--- GIVEN RECORDS Enclosed Below ---
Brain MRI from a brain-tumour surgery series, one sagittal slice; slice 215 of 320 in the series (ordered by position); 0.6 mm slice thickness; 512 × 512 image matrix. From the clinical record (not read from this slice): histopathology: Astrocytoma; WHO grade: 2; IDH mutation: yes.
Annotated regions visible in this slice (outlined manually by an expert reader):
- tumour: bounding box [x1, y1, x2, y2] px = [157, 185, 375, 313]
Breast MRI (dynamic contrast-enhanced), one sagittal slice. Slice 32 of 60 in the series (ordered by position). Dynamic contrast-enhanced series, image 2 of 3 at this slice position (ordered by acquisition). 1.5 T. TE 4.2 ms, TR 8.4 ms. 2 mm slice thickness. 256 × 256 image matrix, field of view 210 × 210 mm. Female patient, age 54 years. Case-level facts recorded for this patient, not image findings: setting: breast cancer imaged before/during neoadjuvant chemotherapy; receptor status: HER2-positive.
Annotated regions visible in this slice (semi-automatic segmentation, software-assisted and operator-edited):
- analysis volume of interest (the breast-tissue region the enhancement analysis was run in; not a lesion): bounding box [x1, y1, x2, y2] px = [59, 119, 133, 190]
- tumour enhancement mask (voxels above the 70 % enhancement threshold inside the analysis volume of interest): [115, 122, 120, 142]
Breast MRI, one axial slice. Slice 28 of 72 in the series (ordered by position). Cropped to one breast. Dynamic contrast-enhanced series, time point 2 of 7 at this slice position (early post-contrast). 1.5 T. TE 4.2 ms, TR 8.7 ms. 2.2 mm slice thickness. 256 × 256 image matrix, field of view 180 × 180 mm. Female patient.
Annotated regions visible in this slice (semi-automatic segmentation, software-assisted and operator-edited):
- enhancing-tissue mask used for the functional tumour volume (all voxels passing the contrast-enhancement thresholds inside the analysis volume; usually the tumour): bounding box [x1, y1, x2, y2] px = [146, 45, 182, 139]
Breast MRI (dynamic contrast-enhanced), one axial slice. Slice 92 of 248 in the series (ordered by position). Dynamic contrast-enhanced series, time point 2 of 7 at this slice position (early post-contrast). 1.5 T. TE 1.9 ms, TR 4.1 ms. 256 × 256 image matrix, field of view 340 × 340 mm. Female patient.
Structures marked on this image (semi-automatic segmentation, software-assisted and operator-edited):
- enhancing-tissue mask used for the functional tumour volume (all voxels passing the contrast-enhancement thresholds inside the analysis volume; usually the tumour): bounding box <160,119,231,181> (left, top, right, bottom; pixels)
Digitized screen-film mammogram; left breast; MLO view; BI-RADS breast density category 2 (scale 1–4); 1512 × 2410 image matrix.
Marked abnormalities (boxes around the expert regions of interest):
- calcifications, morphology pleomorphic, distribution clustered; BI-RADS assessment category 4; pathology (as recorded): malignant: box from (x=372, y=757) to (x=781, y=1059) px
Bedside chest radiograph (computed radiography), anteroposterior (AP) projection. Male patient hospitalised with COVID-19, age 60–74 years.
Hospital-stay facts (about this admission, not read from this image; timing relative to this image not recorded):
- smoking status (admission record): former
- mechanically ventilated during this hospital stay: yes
--- End of Enclosed GIVEN RECORDS ---
(PROBLEM TO SOLVE) Set out exactly the lines from the one bearing "- calcifications, morphology" through the end of the data, including both ends and omitting all others.

(EXERCISE RESPONSE)
- calcifications, morphology pleomorphic, distribution clustered; BI-RADS assessment category 4; pathology (as recorded): malignant: box from (x=372, y=757) to (x=781, y=1059) px
Bedside chest radiograph (computed radiography), anteroposterior (AP) projection. Male patient hospitalised with COVID-19, age 60–74 years.
Hospital-stay facts (about this admission, not read from this image; timing relative to this image not recorded):
- smoking status (admission record): former
- mechanically ventilated during this hospital stay: yes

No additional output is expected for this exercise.